Extracted material –
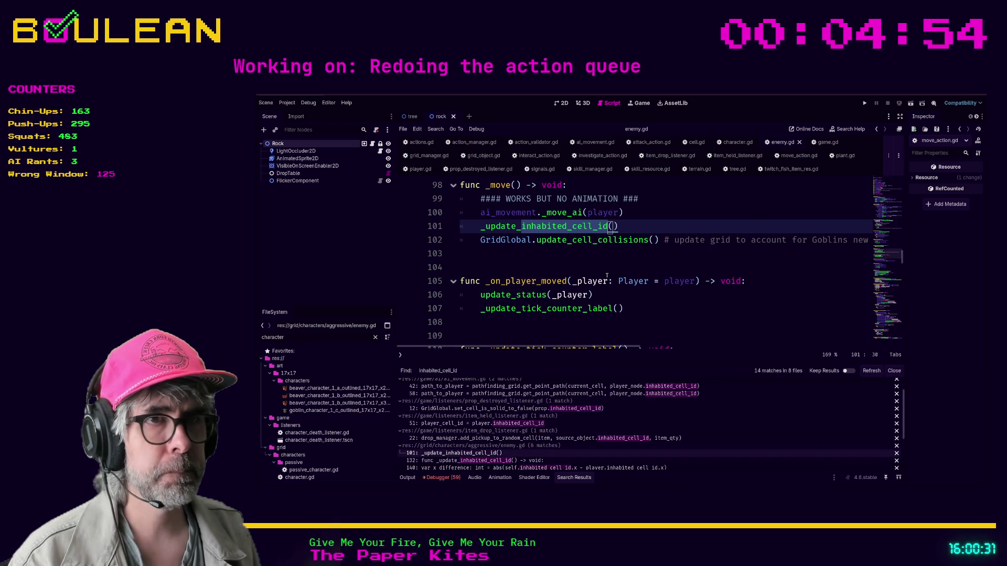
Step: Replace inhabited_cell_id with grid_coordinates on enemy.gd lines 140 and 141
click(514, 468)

* * *

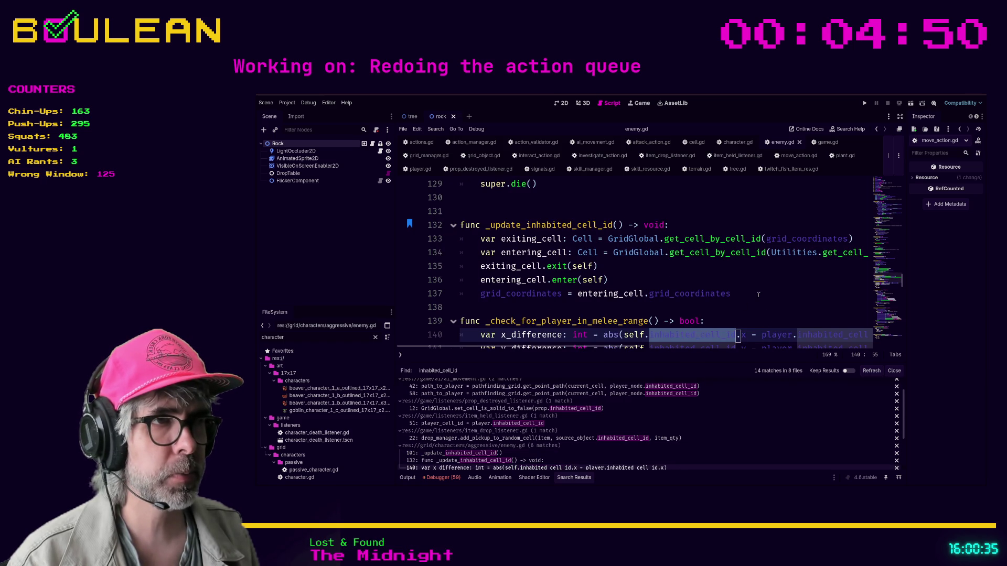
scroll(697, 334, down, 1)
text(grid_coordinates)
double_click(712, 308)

Assignment – Output the material above exactly, but only from the line that carries "Step: Replace inhabited_cell_id" through the line that carries "click(514, 468)".

Response –
Step: Replace inhabited_cell_id with grid_coordinates on enemy.gd lines 140 and 141
click(514, 468)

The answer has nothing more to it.